Aim of the exercise: Your answer must be an exact copy of the records below, minus the pictures.

Source material:
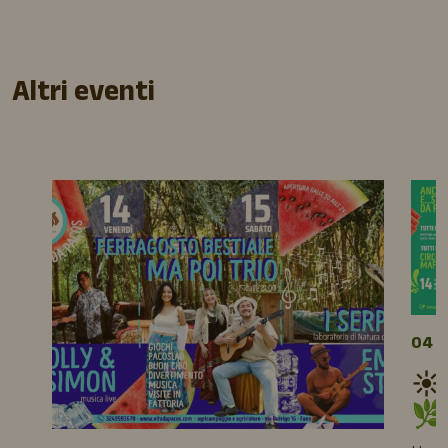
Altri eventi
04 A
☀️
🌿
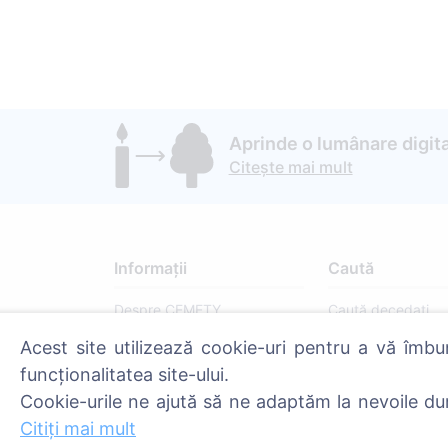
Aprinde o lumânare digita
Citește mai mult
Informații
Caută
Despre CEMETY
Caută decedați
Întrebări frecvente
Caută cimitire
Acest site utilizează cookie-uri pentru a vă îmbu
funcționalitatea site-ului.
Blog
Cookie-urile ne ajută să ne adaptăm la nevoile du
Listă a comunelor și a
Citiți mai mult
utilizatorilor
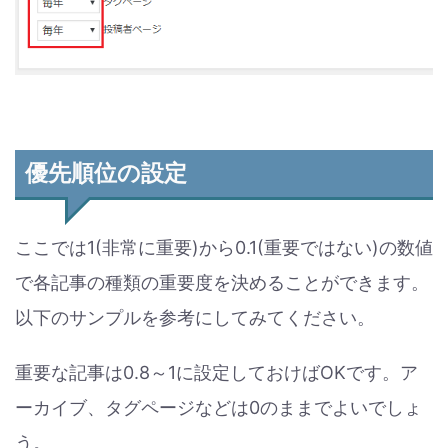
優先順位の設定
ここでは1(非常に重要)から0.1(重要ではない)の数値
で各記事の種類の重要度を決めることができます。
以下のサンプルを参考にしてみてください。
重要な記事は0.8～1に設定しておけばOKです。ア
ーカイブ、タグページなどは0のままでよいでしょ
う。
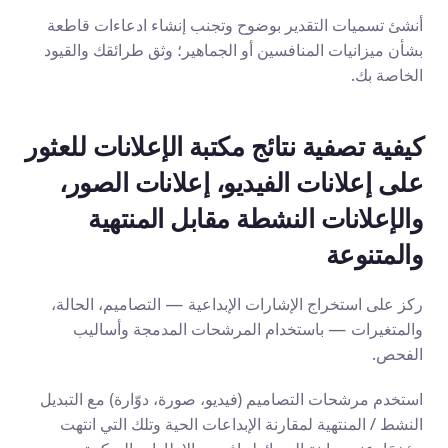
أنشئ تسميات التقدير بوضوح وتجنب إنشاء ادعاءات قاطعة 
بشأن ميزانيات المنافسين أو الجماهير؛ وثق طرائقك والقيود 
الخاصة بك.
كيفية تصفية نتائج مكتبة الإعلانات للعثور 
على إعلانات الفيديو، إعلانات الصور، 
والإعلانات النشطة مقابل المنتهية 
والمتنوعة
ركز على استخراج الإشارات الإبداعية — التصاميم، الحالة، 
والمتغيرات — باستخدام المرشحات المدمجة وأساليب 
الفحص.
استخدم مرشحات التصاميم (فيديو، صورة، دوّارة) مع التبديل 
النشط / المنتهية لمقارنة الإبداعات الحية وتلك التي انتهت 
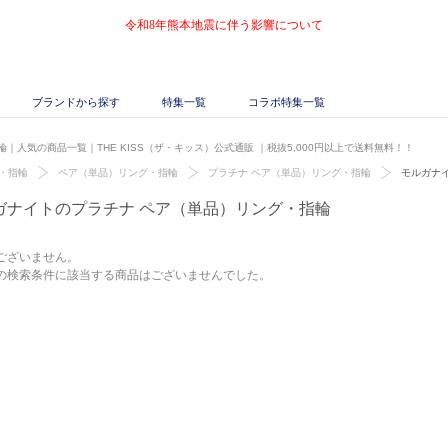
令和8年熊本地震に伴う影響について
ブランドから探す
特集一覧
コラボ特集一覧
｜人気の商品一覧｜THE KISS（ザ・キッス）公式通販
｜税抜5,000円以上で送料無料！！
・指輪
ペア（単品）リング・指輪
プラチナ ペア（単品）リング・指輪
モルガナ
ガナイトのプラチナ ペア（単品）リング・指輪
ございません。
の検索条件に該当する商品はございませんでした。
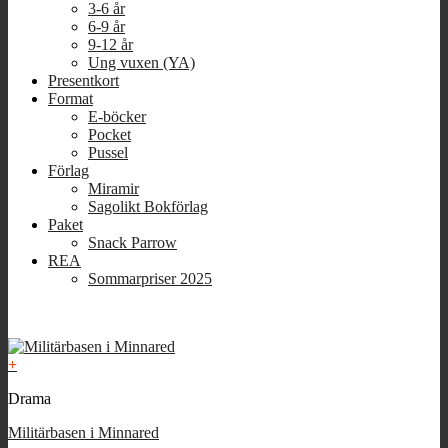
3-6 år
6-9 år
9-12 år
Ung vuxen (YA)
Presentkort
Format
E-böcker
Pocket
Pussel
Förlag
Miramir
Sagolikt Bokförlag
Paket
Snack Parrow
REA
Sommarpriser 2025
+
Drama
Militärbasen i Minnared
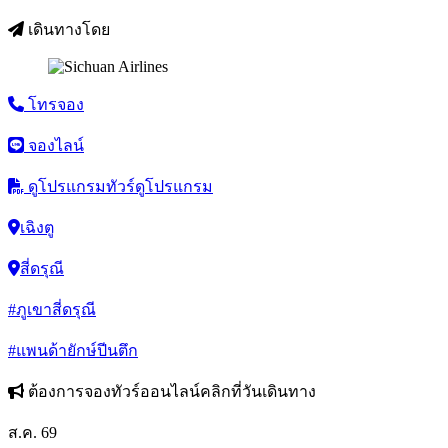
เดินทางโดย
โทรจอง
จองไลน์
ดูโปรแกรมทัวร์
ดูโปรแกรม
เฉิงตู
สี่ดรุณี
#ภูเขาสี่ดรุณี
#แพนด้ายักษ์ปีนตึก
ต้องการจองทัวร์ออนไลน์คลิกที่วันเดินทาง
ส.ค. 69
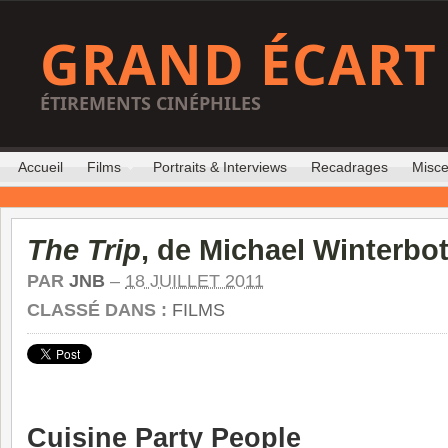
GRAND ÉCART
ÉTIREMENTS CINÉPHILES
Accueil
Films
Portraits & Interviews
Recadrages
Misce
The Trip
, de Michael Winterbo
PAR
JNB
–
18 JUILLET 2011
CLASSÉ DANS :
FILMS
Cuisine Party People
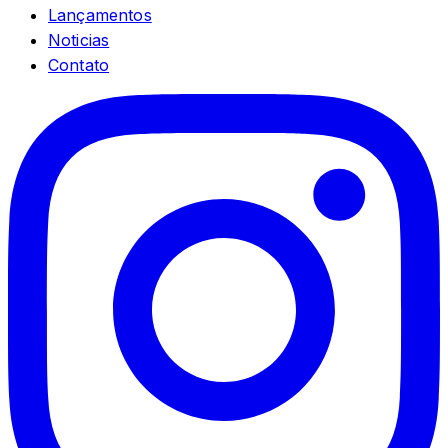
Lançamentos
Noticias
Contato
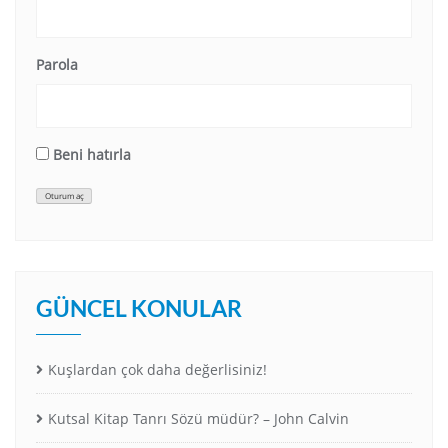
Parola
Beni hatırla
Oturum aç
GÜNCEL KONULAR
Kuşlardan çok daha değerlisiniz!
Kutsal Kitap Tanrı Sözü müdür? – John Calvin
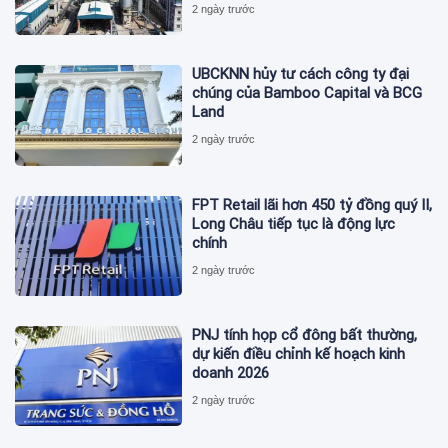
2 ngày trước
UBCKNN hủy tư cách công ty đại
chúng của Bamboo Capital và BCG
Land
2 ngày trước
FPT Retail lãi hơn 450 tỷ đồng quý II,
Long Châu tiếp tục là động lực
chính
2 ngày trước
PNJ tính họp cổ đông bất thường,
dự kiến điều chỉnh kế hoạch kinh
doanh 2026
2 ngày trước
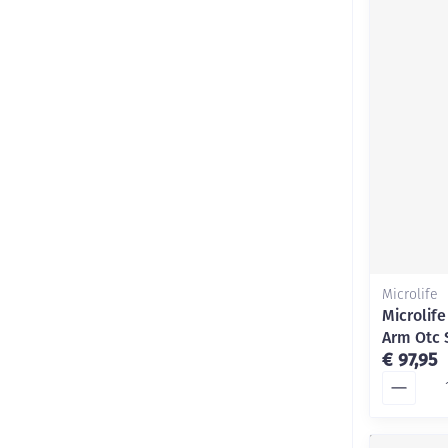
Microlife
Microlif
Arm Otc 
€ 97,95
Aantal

Output below:
Altri eventi
04 A
☀️
🌿
Aprinde o lumânare digita
Citește mai mult
Informații
Caută
Despre CEMETY
Caută decedați
Întrebări frecvente
Caută cimitire
Acest site utilizează cookie-uri pentru a vă îmbu
funcționalitatea site-ului.
Blog
Cookie-urile ne ajută să ne adaptăm la nevoile du
Listă a comunelor și a
Citiți mai mult
utilizatorilor
優先順位の設定
ここでは1(非常に重要)から0.1(重要ではない)の数値
で各記事の種類の重要度を決めることができます。
以下のサンプルを参考にしてみてください。
重要な記事は0.8～1に設定しておけばOKです。ア
ーカイブ、タグページなどは0のままでよいでしょ
う。
أنشئ تسميات التقدير بوضوح وتجنب إنشاء ادعاءات قاطعة 
بشأن ميزانيات المنافسين أو الجماهير؛ وثق طرائقك والقيود 
الخاصة بك.
كيفية تصفية نتائج مكتبة الإعلانات للعثور 
على إعلانات الفيديو، إعلانات الصور، 
والإعلانات النشطة مقابل المنتهية 
والمتنوعة
ركز على استخراج الإشارات الإبداعية — التصاميم، الحالة، 
والمتغيرات — باستخدام المرشحات المدمجة وأساليب 
الفحص.
استخدم مرشحات التصاميم (فيديو، صورة، دوّارة) مع التبديل 
النشط / المنتهية لمقارنة الإبداعات الحية وتلك التي انتهت 
令和8年熊本地震に伴う影響について
ブランドから探す
特集一覧
コラボ特集一覧
｜人気の商品一覧｜THE KISS（ザ・キッス）公式通販
｜税抜5,000円以上で送料無料！！
・指輪
ペア（単品）リング・指輪
プラチナ ペア（単品）リング・指輪
モルガナ
ガナイトのプラチナ ペア（単品）リング・指輪
ございません。
の検索条件に該当する商品はございませんでした。
3-6 år
6-9 år
9-12 år
Ung vuxen (YA)
Presentkort
Format
E-böcker
Pocket
Pussel
Förlag
Miramir
Sagolikt Bokförlag
Paket
Snack Parrow
REA
Sommarpriser 2025
+
Drama
Militärbasen i Minnared
เดินทางโดย
โทรจอง
จองไลน์
ดูโปรแกรมทัวร์
ดูโปรแกรม
เฉิงตู
สี่ดรุณี
#ภูเขาสี่ดรุณี
#แพนด้ายักษ์ปีนตึก
ต้องการจองทัวร์ออนไลน์คลิกที่วันเดินทาง
ส.ค. 69
GRAND ÉCART
ÉTIREMENTS CINÉPHILES
Accueil
Films
Portraits & Interviews
Recadrages
Misce
The Trip
, de Michael Winterbo
PAR
JNB
–
18 JUILLET 2011
CLASSÉ DANS :
FILMS
Cuisine Party People
Lançamentos
Noticias
Contato
Parola
Beni hatırla
Oturum aç
GÜNCEL KONULAR
Kuşlardan çok daha değerlisiniz!
Kutsal Kitap Tanrı Sözü müdür? – John Calvin
2 ngày trước
UBCKNN hủy tư cách công ty đại
chúng của Bamboo Capital và BCG
Land
2 ngày trước
FPT Retail lãi hơn 450 tỷ đồng quý II,
Long Châu tiếp tục là động lực
chính
2 ngày trước
PNJ tính họp cổ đông bất thường,
dự kiến điều chỉnh kế hoạch kinh
doanh 2026
2 ngày trước
Microlife
Microlif
Arm Otc 
€ 97,95
Aantal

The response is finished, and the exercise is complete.